医療機器の「設計」と「設計管理』の違いについて

筆者がコンサルテーションを実施していて、設計管理について多くの方々が勘違いしていることがある。
規制要件や国際規格(ISO-13485)などが要求しているのは、『設計管理』であって『設計』そのものではないのである。
『設計』は各社のやり方に従って図面を描き、仕様書を作成すれば良いだろう。
『設計管理』ではQMSを遵守(例:DRの実施など)し、必要な文書・記録をDHF(設計履歴ファイル)に保存しなければならない。

ファイルとは
ISO-13485やその他の国際規格では「ファイル」というものの作成が多く求められている。
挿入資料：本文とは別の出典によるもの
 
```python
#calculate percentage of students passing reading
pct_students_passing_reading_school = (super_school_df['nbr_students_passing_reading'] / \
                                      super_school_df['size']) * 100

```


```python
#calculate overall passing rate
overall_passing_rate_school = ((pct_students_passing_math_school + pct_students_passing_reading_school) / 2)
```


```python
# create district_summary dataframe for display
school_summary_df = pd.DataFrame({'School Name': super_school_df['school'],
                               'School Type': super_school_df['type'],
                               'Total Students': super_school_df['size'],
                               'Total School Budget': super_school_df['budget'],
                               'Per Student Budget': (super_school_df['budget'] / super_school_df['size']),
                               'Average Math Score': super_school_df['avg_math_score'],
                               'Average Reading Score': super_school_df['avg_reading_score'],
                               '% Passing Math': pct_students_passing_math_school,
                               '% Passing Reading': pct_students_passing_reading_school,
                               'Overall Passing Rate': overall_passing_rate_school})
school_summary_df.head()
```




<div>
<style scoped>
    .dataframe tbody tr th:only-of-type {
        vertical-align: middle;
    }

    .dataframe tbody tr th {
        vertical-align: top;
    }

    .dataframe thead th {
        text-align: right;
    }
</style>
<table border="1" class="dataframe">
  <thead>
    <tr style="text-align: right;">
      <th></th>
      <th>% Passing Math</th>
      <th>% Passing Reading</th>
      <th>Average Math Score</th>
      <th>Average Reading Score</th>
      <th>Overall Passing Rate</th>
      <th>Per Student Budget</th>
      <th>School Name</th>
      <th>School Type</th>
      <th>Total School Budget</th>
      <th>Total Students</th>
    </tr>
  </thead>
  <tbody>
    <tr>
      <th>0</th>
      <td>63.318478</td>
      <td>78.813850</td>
例えば「DHF(デザインヒストリーファイル:設計開発ファイル)」「RMF(リスクマネジメントファイル)」「ユーザビリティファイル」などである。
そもそも「ファイル」の目的は、第三者認証機関が規格毎に監査しやすいように関連した文書・記録をまとめておくためのものである。
そうしなければ、膨大な設計文書・記録から当該文書・記録を探し出すのに手間がかかってしまう。
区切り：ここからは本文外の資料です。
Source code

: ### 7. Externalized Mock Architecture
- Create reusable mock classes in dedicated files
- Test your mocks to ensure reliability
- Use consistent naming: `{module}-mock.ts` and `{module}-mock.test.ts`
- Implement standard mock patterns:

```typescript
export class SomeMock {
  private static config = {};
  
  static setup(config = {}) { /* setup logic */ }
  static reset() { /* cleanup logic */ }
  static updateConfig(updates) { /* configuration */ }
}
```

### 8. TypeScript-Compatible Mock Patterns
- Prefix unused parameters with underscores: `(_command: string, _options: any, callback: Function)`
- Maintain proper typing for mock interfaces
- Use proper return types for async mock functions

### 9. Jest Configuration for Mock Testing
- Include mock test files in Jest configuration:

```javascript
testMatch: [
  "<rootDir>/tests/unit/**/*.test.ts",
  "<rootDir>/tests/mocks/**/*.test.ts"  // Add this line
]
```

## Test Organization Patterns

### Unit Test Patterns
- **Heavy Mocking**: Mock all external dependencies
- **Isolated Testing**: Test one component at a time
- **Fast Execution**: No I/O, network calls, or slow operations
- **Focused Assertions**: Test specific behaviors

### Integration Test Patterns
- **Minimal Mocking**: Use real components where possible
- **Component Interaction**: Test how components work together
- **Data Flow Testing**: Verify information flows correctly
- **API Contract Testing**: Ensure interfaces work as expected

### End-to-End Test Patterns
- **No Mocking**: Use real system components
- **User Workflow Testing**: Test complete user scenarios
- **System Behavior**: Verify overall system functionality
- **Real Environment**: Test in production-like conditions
しかしながら、DHFとRMFとユーザビリティファイルはお互いに重なり合っていて、また文書・記録も区別されていない。
そこで一般的には、「ファイル」においては目録を作成し、トレーサビリティチャートによって、どの記録の何章が当該記録に相当するのかをポイントすることとなる。
くれぐれも「ファイル」という記録を作成する訳ではないので注意が必要である。

設計のゴールとは
医療機器の場合は、設計のゴールは2つある。
・申請資料を作成する
・製造できるようにする
特に設計者は薬事申請のことを知らずに設計文書を作成してしまう。
申請書を作成する段階になって、慌てて申請戦略と整合性をとろうとしても手遅れである。
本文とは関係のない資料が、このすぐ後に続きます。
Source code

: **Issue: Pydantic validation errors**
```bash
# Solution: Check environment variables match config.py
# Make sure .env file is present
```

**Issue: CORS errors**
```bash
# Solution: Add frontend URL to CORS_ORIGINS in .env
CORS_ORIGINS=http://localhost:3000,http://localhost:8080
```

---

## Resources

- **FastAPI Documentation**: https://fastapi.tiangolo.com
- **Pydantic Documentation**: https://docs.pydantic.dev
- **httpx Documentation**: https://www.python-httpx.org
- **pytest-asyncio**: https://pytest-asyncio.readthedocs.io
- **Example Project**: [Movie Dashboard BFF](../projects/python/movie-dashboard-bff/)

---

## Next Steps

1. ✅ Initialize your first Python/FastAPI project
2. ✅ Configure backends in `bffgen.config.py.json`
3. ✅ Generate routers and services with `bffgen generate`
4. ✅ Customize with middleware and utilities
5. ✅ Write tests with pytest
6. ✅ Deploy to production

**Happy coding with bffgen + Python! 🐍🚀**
また検証とバリデーション(V&V)に関するデータが足りず、申請資料(STED)が書けないため、追加で実施することにもなってしまう。
申請戦略を早い目に共有し、申請資料(STED)の作成方法についても知っておく必要がある。
また量産できなければ設計は終了しない。設計が変更になると必ず製造方法も変更になってしまう。
したがって多くの場合は「設計変更」ではなく「製造変更」なのである。
設計者は上記の2点をよく理解して医療機器を設計しなければならない。